> Records supplied:
-- Opening Marker --
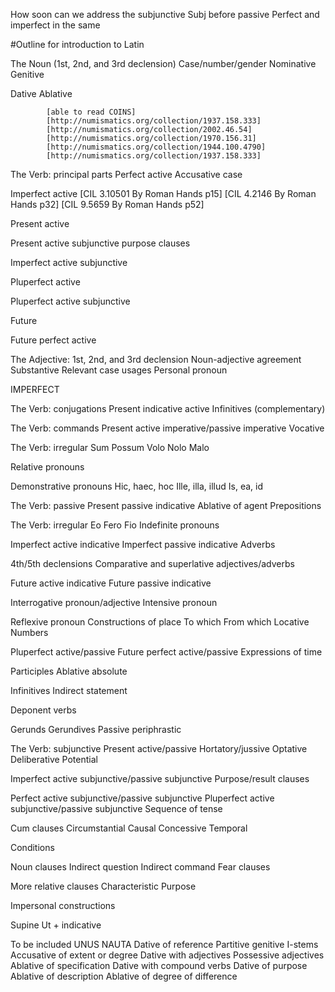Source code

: How soon can we address the subjunctive
Subj before passive
Perfect and imperfect in the same

#Outline for introduction to Latin

The Noun (1st, 2nd, and 3rd declension)
Case/number/gender
Nominative
Genitive

Dative
Ablative

			[able to read COINS]
			[http://numismatics.org/collection/1937.158.333]
			[http://numismatics.org/collection/2002.46.54]
			[http://numismatics.org/collection/1970.156.31]
			[http://numismatics.org/collection/1944.100.4790]
			[http://numismatics.org/collection/1937.158.333]
			

The Verb: principal parts
Perfect active
Accusative case

Imperfect active
			[CIL 3.10501 By Roman Hands p15]
			[CIL 4.2146 By Roman Hands p32]
			[CIL 9.5659 By Roman Hands p52]

Present active

Present active subjunctive 
purpose clauses

Imperfect active subjunctive

Pluperfect active

Pluperfect active subjunctive

Future

Future perfect active

















The Adjective: 1st, 2nd, and 3rd declension
Noun-adjective agreement
Substantive
Relevant case usages
Personal pronoun

IMPERFECT

The Verb: conjugations
Present indicative active
Infinitives (complementary)

The Verb: commands
Present active imperative/passive imperative
Vocative

The Verb: irregular
Sum
Possum
Volo
Nolo
Malo

Relative pronouns

Demonstrative pronouns
Hic, haec, hoc
Ille, illa, illud
Is, ea, id

The Verb: passive
Present passive indicative
Ablative of agent
Prepositions

The Verb: irregular
Eo
Fero
Fio
Indefinite pronouns

Imperfect active indicative
Imperfect passive indicative
Adverbs

4th/5th declensions
Comparative and superlative adjectives/adverbs

Future active indicative
Future passive indicative

Interrogative pronoun/adjective
Intensive pronoun

Reflexive pronoun
Constructions of place
To which
From which
Locative
Numbers

Pluperfect active/passive
Future perfect active/passive
Expressions of time

Participles
Ablative absolute

Infinitives
Indirect statement

Deponent verbs

Gerunds
Gerundives
Passive periphrastic

The Verb: subjunctive
Present active/passive
Hortatory/jussive
Optative
Deliberative
Potential

Imperfect  active subjunctive/passive subjunctive
Purpose/result clauses

Perfect active subjunctive/passive subjunctive
Pluperfect active subjunctive/passive subjunctive
Sequence of tense

Cum clauses
Circumstantial
Causal
Concessive
Temporal

Conditions

Noun clauses
Indirect question
Indirect command
Fear clauses

More relative clauses
Characteristic
Purpose

Impersonal constructions

Supine
Ut + indicative

To be included
UNUS NAUTA
Dative of reference
Partitive genitive
I-stems
Accusative of extent or degree
Dative with adjectives
Possessive adjectives
Ablative of specification
Dative with compound verbs
Dative of purpose
Ablative of description
Ablative of degree of difference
-- Closing Marker --
> The problem: Nothing but the pictures is to be left out; the rest of the listing should be copied exactly.

> Task solution:
Source code

: How soon can we address the subjunctive
Subj before passive
Perfect and imperfect in the same

#Outline for introduction to Latin

The Noun (1st, 2nd, and 3rd declension)
Case/number/gender
Nominative
Genitive

Dative
Ablative

			[able to read COINS]
			[http://numismatics.org/collection/1937.158.333]
			[http://numismatics.org/collection/2002.46.54]
			[http://numismatics.org/collection/1970.156.31]
			[http://numismatics.org/collection/1944.100.4790]
			[http://numismatics.org/collection/1937.158.333]
			

The Verb: principal parts
Perfect active
Accusative case

Imperfect active
			[CIL 3.10501 By Roman Hands p15]
			[CIL 4.2146 By Roman Hands p32]
			[CIL 9.5659 By Roman Hands p52]

Present active

Present active subjunctive 
purpose clauses

Imperfect active subjunctive

Pluperfect active

Pluperfect active subjunctive

Future

Future perfect active

















The Adjective: 1st, 2nd, and 3rd declension
Noun-adjective agreement
Substantive
Relevant case usages
Personal pronoun

IMPERFECT

The Verb: conjugations
Present indicative active
Infinitives (complementary)

The Verb: commands
Present active imperative/passive imperative
Vocative

The Verb: irregular
Sum
Possum
Volo
Nolo
Malo

Relative pronouns

Demonstrative pronouns
Hic, haec, hoc
Ille, illa, illud
Is, ea, id

The Verb: passive
Present passive indicative
Ablative of agent
Prepositions

The Verb: irregular
Eo
Fero
Fio
Indefinite pronouns

Imperfect active indicative
Imperfect passive indicative
Adverbs

4th/5th declensions
Comparative and superlative adjectives/adverbs

Future active indicative
Future passive indicative

Interrogative pronoun/adjective
Intensive pronoun

Reflexive pronoun
Constructions of place
To which
From which
Locative
Numbers

Pluperfect active/passive
Future perfect active/passive
Expressions of time

Participles
Ablative absolute

Infinitives
Indirect statement

Deponent verbs

Gerunds
Gerundives
Passive periphrastic

The Verb: subjunctive
Present active/passive
Hortatory/jussive
Optative
Deliberative
Potential

Imperfect  active subjunctive/passive subjunctive
Purpose/result clauses

Perfect active subjunctive/passive subjunctive
Pluperfect active subjunctive/passive subjunctive
Sequence of tense

Cum clauses
Circumstantial
Causal
Concessive
Temporal

Conditions

Noun clauses
Indirect question
Indirect command
Fear clauses

More relative clauses
Characteristic
Purpose

Impersonal constructions

Supine
Ut + indicative

To be included
UNUS NAUTA
Dative of reference
Partitive genitive
I-stems
Accusative of extent or degree
Dative with adjectives
Possessive adjectives
Ablative of specification
Dative with compound verbs
Dative of purpose
Ablative of description
Ablative of degree of difference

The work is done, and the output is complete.